HA! perfect tapers like yourself are soo hard to find <<< notice sarcasm in my typing.

Thats the crappy thing about working alone knowone to blame but yourself


----------



## Mudstar (Feb 15, 2008)

PrecisionTaping said:


> Sometime's I wish there was a "no thanks" button!
> Just for Mudstar :jester:
> So I can show him how not thankful I am for any of his posts. haha.
> Jk buddy.
> ....but not really....



If you would have read my past posts you would have thanked me but I see your still learning.....like me


----------



## gam026 (Aug 14, 2011)

PrecisionTaping said:


> Sometime's I wish there was a "no thanks" button!
> Just for Mudstar :jester:
> So I can show him how not thankful I am for any of his posts. haha.
> Jk buddy.
> ....but not really....


OOOO i sence a :hammer::boxing:


----------



## PrecisionTaping (Feb 2, 2012)

Mudstar said:


> If you would have read my *past* posts you would have thanked me but I see your still learning.....like me


And what about present posts? You gave up?
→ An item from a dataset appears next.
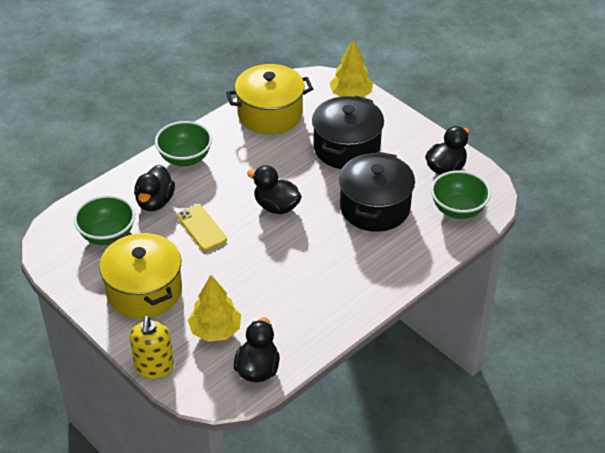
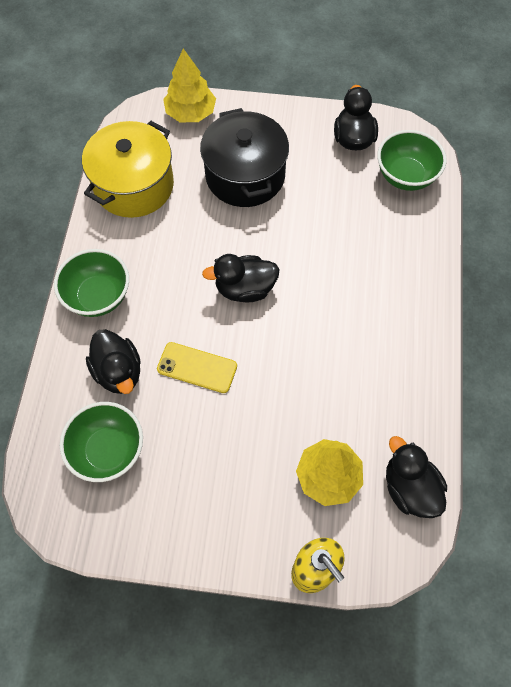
camera: 40 degrees left, 20 degrees up
(144, 291) = (214, 488): yellow pot -> none
(375, 207) = (334, 225): black pot -> none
That's the first honest post I've read from you bro.
We're all still learning. Difference is, the rest of us can admit it.


----------



## Arey85 (Jan 2, 2010)

Had one today, luckily I caught it at the end of the day before I left. If it wasnt in the same room as the beer, I would be doing a lot of the "scrape/sand shuffle" tomorrow.


----------



## 2buckcanuck (Jul 9, 2010)

DLSdrywall said:


> HA! perfect tapers like yourself are soo hard to find <<< notice sarcasm in my typing.
> 
> Thats the crappy thing about working alone knowone to blame but yourself


Oh alright









Last week I coated a middle of a butt with a curve trowel, and Forgot to stroke it out. Next day when I seen it, I was about to b1tch at 2bjr, then remembered I was doing this job by myself. Spent the rest of the day wondering how I did that. How do you climb up on a bench, load the mud, then walk away without smoothing it out, nobody distracted me, nor did my phone ring.......

Sucks getting old:furious:


----------



## PrecisionTaping (Feb 2, 2012)

2buckcanuck said:


> Oh alright
> 
> 
> 
> ...


:laughing:


----------



## DLSdrywall (May 22, 2012)

2buckcanuck said:


> Oh alright
> 
> 
> 
> ...


everybody  up we could fill a forum of all the screw ups. As long as it looks good in the end who would know


----------



## BPTaper (Jul 31, 2012)

Yea your 3-ways are shot :blink:but your angles look very good sir:thumbup:


----------